Fixed issues Marathon

  • MARATHON-1309 – App groups are not structured properly for upgrades.
  • DCOS-11560 – ZooKeeper Connection Timeout is not configurable.

Fixed issues Mesos

  • MESOS-6621 – Nodes continuously restarting, cannot recover.
  • MESOS-6917 – Segfault when the executor sets an invalid UUID when sending a status update.

Known issues and limitations:

  • DCOS_OSS-683 – Admin Router on DC/OS 1.8 fails with newer versions of curl. This behavior has been observed in CoreOS 1298.5.0 or newer. This can occur if you install DC/OS 1.8 with a recent version of CoreOS, or upgrade your existing distribution. This is fixed in DC/OS 1.9.
  • DCOS_OSS-824 – HDFS 0.9.2-2.6.0 does not work on DC/OS 1.8 with newer versions of CoreOS. This is fixed in DC/OS 1.9.

1.8.7 – Nov 14, 2016

New and changed features

Fixed issues:

  • DCOS-9705 – Marathon authn/z is not actually disabled in security disabled mode. (Enterprise Only)
  • DCOS-9773 – DC/OS GUI: early request termination (after 2 seconds) can often result in false negatives. (Enterprise Only)
  • DCOS-10696 – HTTP requests to Marathon time out. (Enterprise Only)
  • DCOS-10871 – Admin Router’s JWT validation does not respect the expiration claim. The issue is not present in DC/OS 1.7. (Enterprise Only)
  • DCOS-10874 – 100% CPU usage with Enterprise DC/OS 1.8.5 with Exhibitor, Vault, and Secrets. (Enterprise Only)
  • DCOS-10959 – Update 1.8 Java to 8u112.
  • DCOS-11002 – Azure OIDC login fails. (Enterprise Only)
  • DCOS-11027 – Network performance improvements for 1,000 node clusters.
  • DCOS-11060 – Can’t grant non-superuser access to job group. (Enterprise Only)
  • DCOS-11151 – Secrets broken if secrets and vault leading masters aren’t on the same machine. (Enterprise Only)
  • DCOS-11260 – In some situations, Marathon fails to elect a leader during ZooKeeper restart.
  • Warning: constraint validation change: Constraint validation in Marathon is significantly improved with Marathon 1.3.x. Previously acceptable values for regular expressions, such as LIKE and UNLIKE, may no longer pass validation since they are not valid regular expressions. Where possible, Marathon will correct the regular expression (specifically * to .*); however, when this is not possible, the constraint will be removed and a warning will be logged for the affected app IDs.

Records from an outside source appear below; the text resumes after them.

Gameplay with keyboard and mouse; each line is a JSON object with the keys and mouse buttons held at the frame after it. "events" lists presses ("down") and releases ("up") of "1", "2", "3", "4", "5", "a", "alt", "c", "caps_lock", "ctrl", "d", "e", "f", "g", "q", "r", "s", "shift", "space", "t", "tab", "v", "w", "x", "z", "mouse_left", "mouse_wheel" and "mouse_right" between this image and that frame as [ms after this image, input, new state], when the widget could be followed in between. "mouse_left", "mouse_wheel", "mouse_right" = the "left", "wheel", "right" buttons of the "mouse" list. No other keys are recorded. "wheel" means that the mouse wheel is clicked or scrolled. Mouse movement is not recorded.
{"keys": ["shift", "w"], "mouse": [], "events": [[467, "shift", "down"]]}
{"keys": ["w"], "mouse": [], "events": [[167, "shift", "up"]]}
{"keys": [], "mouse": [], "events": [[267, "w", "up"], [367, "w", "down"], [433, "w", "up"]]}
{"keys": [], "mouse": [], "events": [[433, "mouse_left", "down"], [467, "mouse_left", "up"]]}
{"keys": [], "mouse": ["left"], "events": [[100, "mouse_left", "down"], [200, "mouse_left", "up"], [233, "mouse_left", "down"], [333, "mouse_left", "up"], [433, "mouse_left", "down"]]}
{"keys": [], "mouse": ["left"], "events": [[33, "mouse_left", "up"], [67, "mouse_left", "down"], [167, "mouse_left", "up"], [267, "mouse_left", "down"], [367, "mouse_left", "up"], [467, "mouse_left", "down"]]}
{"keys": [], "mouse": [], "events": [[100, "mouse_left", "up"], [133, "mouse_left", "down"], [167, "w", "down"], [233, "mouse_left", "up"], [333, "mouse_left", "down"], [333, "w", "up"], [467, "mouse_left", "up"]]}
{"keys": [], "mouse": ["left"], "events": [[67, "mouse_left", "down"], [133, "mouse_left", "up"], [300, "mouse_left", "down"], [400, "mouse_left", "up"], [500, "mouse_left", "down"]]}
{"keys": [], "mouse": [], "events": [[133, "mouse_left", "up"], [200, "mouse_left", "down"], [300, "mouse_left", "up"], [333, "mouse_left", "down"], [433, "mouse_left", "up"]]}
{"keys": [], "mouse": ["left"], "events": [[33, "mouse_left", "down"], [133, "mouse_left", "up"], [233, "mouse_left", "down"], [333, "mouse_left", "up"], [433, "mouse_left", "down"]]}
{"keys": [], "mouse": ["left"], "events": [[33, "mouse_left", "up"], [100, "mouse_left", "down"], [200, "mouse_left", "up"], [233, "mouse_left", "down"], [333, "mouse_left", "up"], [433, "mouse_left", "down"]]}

Known issues and limitations:

  • DCOS-11000 – ZooKeeper data is destroyed when the storage backend is lost.
  • DCOS-11404 – Unable to resolve .mesos domains for a short time period during upgrades from DC/OS 1.7 to 1.8. For more information, see the documentation.

1.8.6 – Oct 19, 2016

Fixed issues:

  • DCOS-10626: Fix cases in which DC/OS Marathon, Package Service, or Jobs could not restart. (Enterprise Only)
  • DCOS-450 – Fixed race condition in diagnostics service.

1.8.5 – Oct 13, 2016

New and changed features:

  • DCOS-8154 – Enterprise Marathon is upgraded to support secure Enterprise DC/OS clusters. (Enterprise Only)

Fixed issues:

  • CORE-632 – Fixes for logrotation in Mesos.
  • DCOS-10057 – Destroy services button in the DC/OS UI no longer hangs when users do not have correct permissions.
  • DCOS-9165 – Strict security mode is now supported. For more information, see documentation. (Enterprise Only)
  • DCOS-9430 – A JWT is no longer required to access the Mesos HTTP API in permissive security mode. (Enterprise Only)
  • DCOS-9805 – DC/OS GUI: user/group deletion may “freeze” the GUI.
  • DCOS-9966 – Improved error messages are printed for NTP service startup check.
  • DCOS-10203 – All /service endpoints become inaccessible 5 days after cluster install.
  • HTTP Proxy is now fixed. For more information, see the documentation.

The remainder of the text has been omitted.